我悄然摸進了地下停車場,小不點在前麵帶路,我跟著他小心翼翼的往裏潛入。

這時候就看到了,一間雜物房中微微亮著光。

這些人還真會躲,地下停車場的雜物房,幾乎是無人問津的地方。

裏麵蛛絲密布,像沒有人來過一樣,但若仔細看,會有偶爾的光亮起來。

我跟虞水依一直潛到門邊,以我超絕的聽力,裏麵的對話聽得一清二楚。

“這家夥的血又純了。”一個略沙啞的女性聲音說道。

“你什麽時候放了我們?”這是尹玲瓏的聲音。

她不是被救走的,是被捉到這裏來的?

“你老實一點,居然敢擅自解盅,你也不想想,你的子盅與母盅是相聯的,稍微有一點風吹草動你以為你逃得過掌門人的法眼?”
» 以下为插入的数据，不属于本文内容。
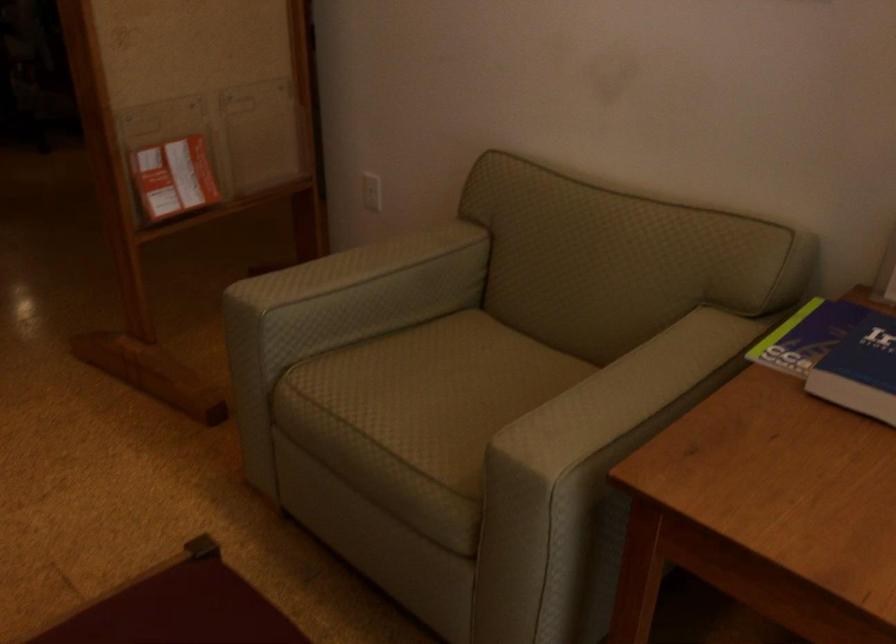
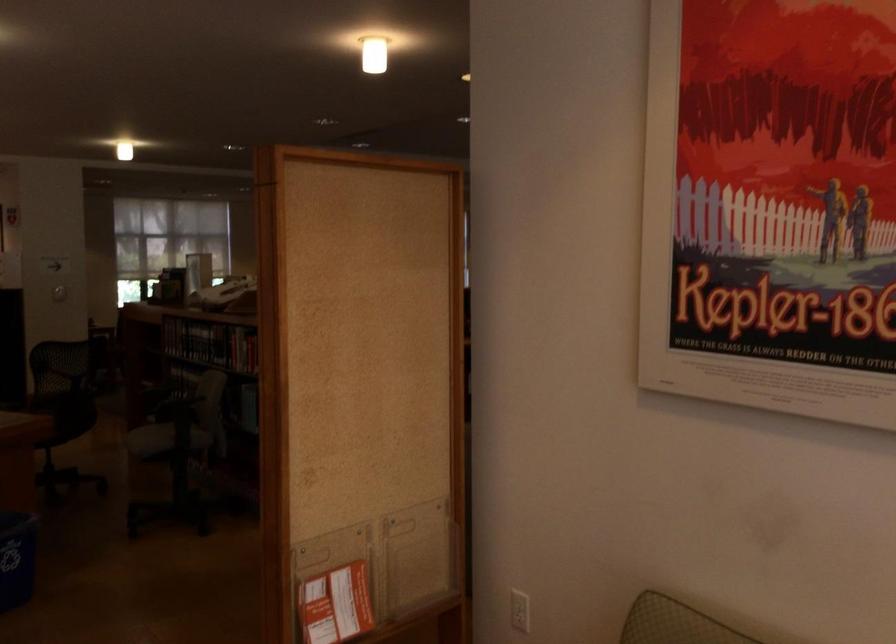
The point at (363, 194) is marked in the first image. Where is the corresponding point in the second image?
“還有你,舅舅。你真的是越來越不成了。讓你做這點小事兒你都做不了。上次就被那個姓白的破壞了計劃,還好已經找出了純陽血,還能將功折罪。結果讓你看著人,人又丟了!”

那女人的聲音沙啞難聽,身上帶著濃重的血腥味。

“你少殺點人,積點陰德吧。”這是徐輝無可奈何的聲音。

“殺人有什麽不好的,殺人讓我覺得快樂。”

殺人覺得快樂?

所以她捉這三人的時候,直接對張開遠下了死手,若不是張開遠的保命手段高強,隻怕這個時候已經要為他準備後事了。

我忽然想到一個問題,一個噬殺成性的人,連一個修為高深的修士都不放過,居然會放過一個普通的小女孩,讓她毫發無傷?

這個女人為什麽可以精確的找到我們的位置,就算是能感應到子盅的異常,也不可能那樣精準的定位。

為什麽她們可以輕易的進入到我秘室,而且不通過我的正門,挖天窗的時候又快又準。

之前的所有不合理,此時變得如此的清晰。

不好!張開遠有危險!

我顧不得邵政了,立刻調頭往回走去。

回頭對虞水依說道:“幫我把裏麵那個叫邵政的男人給救出來,算我欠你人情。”

說完,我頭也不回的就走了。

上了車一路狂飆,朝花鳥市場奔去,此時我隻覺得自己太過粗心大意,這一切這樣的不合理,我怎麽就看不出來,放心讓滿身是傷的張開遠獨自一人留守在店裏。

我在路上不停的狂打張開遠的電話,可是此時,他的電話一直處天關機狀態。

車速在不知不覺中越來越快,我心急如焚。

等我到達花鳥市場的時候,我的店鋪正燃著熊熊大火。

我顧不得這樣多,直接衝上前去,豪哥和王叔已經叫了消防隊過來,他們也在幫著救火。

我問道:“豪哥,裏麵可有人出來?”

“沒有啊,我看你出去了,還以為裏麵是空的沒有人呢。”

小劉焦急的說:“是之前你說的那個師叔祖嗎?”

“對,就是他。”

“他從後麵出來了,好像受了傷,但追著一個女孩子往那邊跑去了。”

小劉用手指著花鳥市場的南麵,那邊是倉庫,平時顯少有人去的,看來沫沫是要把張開遠引到那邊去,隻怕沒什麽好事。